Place a regular tetrahedron of side $a = 2 + 2\sqrt{6}$ in coordinates, compute the corner-sphere centers explicitly, verify each sphere has perpendicular distance $1$ to each of the three faces meeting at its corner, and confirm that all six pairs of sphere centers are exactly $2$ apart.

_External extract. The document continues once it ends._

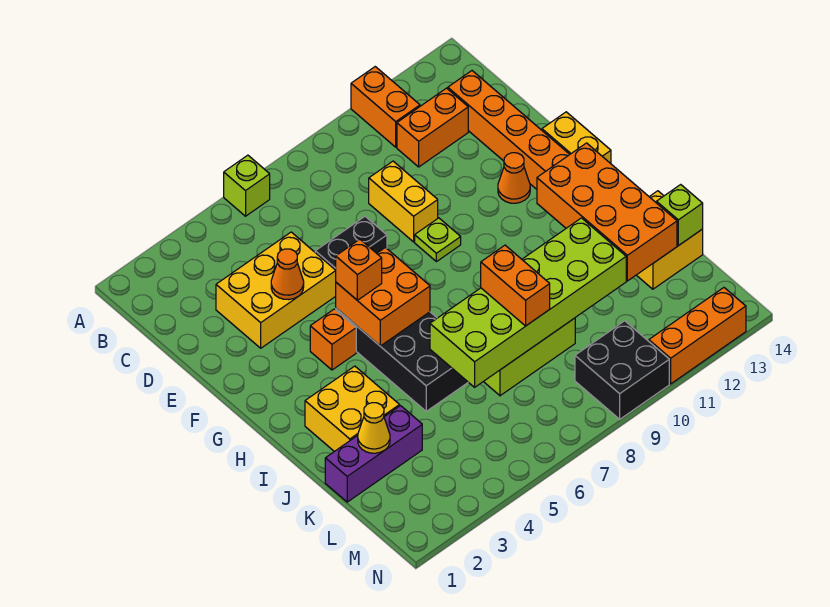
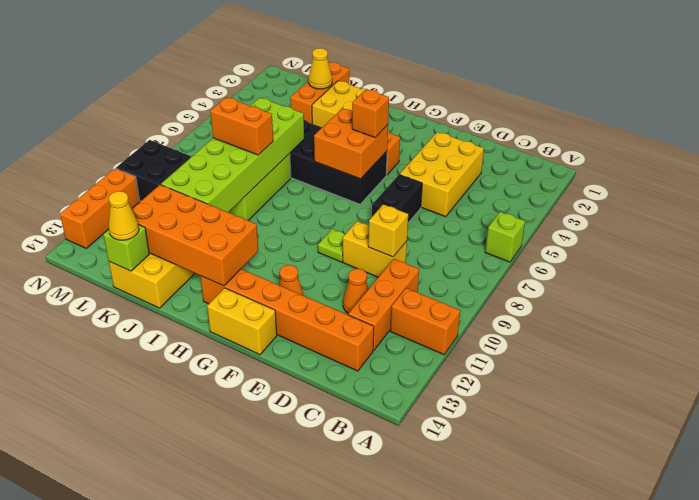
orange 1x2 brick [397,88,468,167] -> orange 1x3 brick [348,259,419,351]
none -> yellow 1x1 brick [368,204,408,257]
orange 1x1 cone [271,249,304,300] -> orange 1x1 cone moved to [343,269,368,313]
purple 1x3 brick [325,406,422,502] -> orange 1x3 brick [290,62,349,123]
none -> yellow 1x1 cone [108,191,139,240]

Set $a = 2 + 2\sqrt{6}$ , vertices $A,B,C,D$ scaled accordingly.
For each vertex, walk along the axis toward the centroid until the perpendicular distance to an adjacent face is $1$ .
Check perpendicular distance to all three adjacent faces is $1$ at that point.
Check every pair of sphere centers is at distance $2$ .

import numpy as np
a = 2 + 2 * np.sqrt(6)
scale = a / (2 * np.sqrt(2))
v = scale * np.array([
    [1, 1, 1], [1, -1, -1], [-1, 1, -1], [-1, -1, 1],
], dtype=float)
centroid = v.mean(axis=0)

def out_normal(p, q, r, inside):
    n = np.cross(q - p, r - p); n /= np.linalg.norm(n)
    if np.dot(n, (p + q + r) / 3 - inside) < 0:
        n = -n
    return n

faces = [(0,1,2),(0,1,3),(0,2,3),(1,2,3)]
def corner_sphere(i):
    axis = centroid - v[i]; axis /= np.linalg.norm(axis)
    adj = [f for f in faces if i in f][0]
    n = out_normal(v[adj[0]], v[adj[1]], v[adj[2]], centroid)
    d = -1 / np.dot(axis, n)  # perp dist to face = 1
    return v[i] + d * axis

centers = [corner_sphere(i) for i in range(4)]
# distances between centers
for i in range(4):
    for j in range(i + 1, 4):
        print(f"|S{i}S{j}| =", round(np.linalg.norm(centers[i] - centers[j]), 6))
# all should print 2.0

All six pairs of sphere centers come out at distance exactly $2$ , confirming the spheres are mutually tangent at the boxed edge length.